RECONCILIATION/Fpi et Rdr pour le dialogue

Réconciliation                ABIDJAN – Le parti de l`ex-président ivoirien Laurent Gbagbo et celui du chef de l`Etat Alassane Ouattara ont appelé jeudi à une reprise du dialogue, prônée par la Commission réconciliation pour faire baisser la tension montée après une vague de violences suivies d`arrestations.

Dans un entretien avec l`AFP diffusé mercredi, le président de la Commission, l`ex Premier ministre Charles Konan Banny, a exhorté M. Ouattara à prendre des « initiatives » pour relancer le dialogue et a appelé les partisans de M. Gbagbo à accepter la discussion. « La Nation ivoirienne est en danger », a-t-il alerté.

Les deux camps ont saisi la balle au bond jeudi, tout en s`accusant l`un l`autre d`avoir empêché tout progrès jusque-là.

« La situation aujourd`hui rend le dialogue plus que nécessaire », « il faut qu`on s`assoie pour discuter », a déclaré lors d`une conférence de presse le président de l`ex-parti au pouvoir, le Front populaire ivoirien (FPI), Sylvain Miaka Oureto.

« C`est l`appel que nous voulons réitérer au gouvernement: nous sommes disponibles pour aller à une discussion franche, à un débat sincère », a-t-il lancé.
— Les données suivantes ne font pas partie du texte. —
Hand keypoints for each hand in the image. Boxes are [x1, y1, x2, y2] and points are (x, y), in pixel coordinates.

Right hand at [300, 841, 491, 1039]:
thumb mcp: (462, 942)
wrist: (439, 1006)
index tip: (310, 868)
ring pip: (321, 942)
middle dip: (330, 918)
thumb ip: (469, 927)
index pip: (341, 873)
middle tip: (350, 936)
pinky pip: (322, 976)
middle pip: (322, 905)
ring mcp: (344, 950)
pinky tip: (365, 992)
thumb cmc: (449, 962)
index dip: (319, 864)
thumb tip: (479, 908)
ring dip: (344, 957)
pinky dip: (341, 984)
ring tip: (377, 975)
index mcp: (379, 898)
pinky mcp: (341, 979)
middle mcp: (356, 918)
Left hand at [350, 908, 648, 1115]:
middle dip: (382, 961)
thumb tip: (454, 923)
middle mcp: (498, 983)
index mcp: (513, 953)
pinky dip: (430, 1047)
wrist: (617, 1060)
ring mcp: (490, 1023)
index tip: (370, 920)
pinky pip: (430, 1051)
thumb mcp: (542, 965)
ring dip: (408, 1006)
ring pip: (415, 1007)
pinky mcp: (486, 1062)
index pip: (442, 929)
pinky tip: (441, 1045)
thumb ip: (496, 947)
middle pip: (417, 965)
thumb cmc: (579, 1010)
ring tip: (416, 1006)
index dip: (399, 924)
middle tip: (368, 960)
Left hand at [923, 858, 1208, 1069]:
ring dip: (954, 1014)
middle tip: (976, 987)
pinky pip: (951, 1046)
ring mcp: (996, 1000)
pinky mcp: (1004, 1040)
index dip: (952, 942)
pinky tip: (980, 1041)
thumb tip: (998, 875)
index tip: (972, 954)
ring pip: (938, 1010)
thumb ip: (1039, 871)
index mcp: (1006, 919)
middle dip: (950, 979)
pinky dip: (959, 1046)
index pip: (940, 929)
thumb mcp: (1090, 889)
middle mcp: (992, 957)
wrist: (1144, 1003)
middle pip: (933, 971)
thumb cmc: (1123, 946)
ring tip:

Le FPI « est demandeur du dialogue et lance un appel pressant aux décideurs internationaux » pour qu`ils oeuvrent au « retour à une vie politique normale », a expliqué le secrétaire général adjoint du FPI, Bruno Oupoh Gnaoulé, qui s`en est pris au pouvoir en termes virulents.

« M. Alassane Ouattara est devenu un problème pour la Côte d`Ivoire, les Ivoiriens et la sous-région ouest-africaine », a-t-il affirmé, dénonçant une « gouvernance dans la haine, l`intolérance, sans dialogue ».

Dans un communiqué, le parti de M. Ouattara, le Rassemblement des républicains (RDR), a également « approuvé » la démarche de M. Banny, jugeant que le dialogue doit permettre de « faire barrage aux initiatives de violences et de sabotage de la paix sociale ».

« Notre souhait est que nos frères d`en face adhèrent avec honnêteté et sincérité à cette démarche qui doit être inclusive et sans préalables de quelque nature que ce soit », a indiqué le porte-parole du RDR, Joël N`Guessan, accusant les partisans de M. Gbagbo d`avoir plusieurs fois refusé la main tendue par le chef de l`Etat.

« Ils doivent démontrer aux Ivoiriens et à la communauté internationale (…) qu`ils ont un réel désir de voir la paix s`instaurer durablement en Côte d`Ivoire », a-t-il insisté.

Des attaques en série perpétrées en août contre l`armée ont été imputées par le pouvoir à des pro-Gbagbo, ce que dément le FPI. Elles ont entraîné un regain de tension inédit depuis la fin de la crise postélectorale de décembre 2010-avril 2011, qui a fait quelque 3.000 morts.

Ces attaques ont été suivies de l`arrestation de plusieurs hauts responsables du camp Gbagbo, dont le secrétaire général du FPI Laurent Akoun, qui doit être jugé vendredi pour trouble à l`ordre public.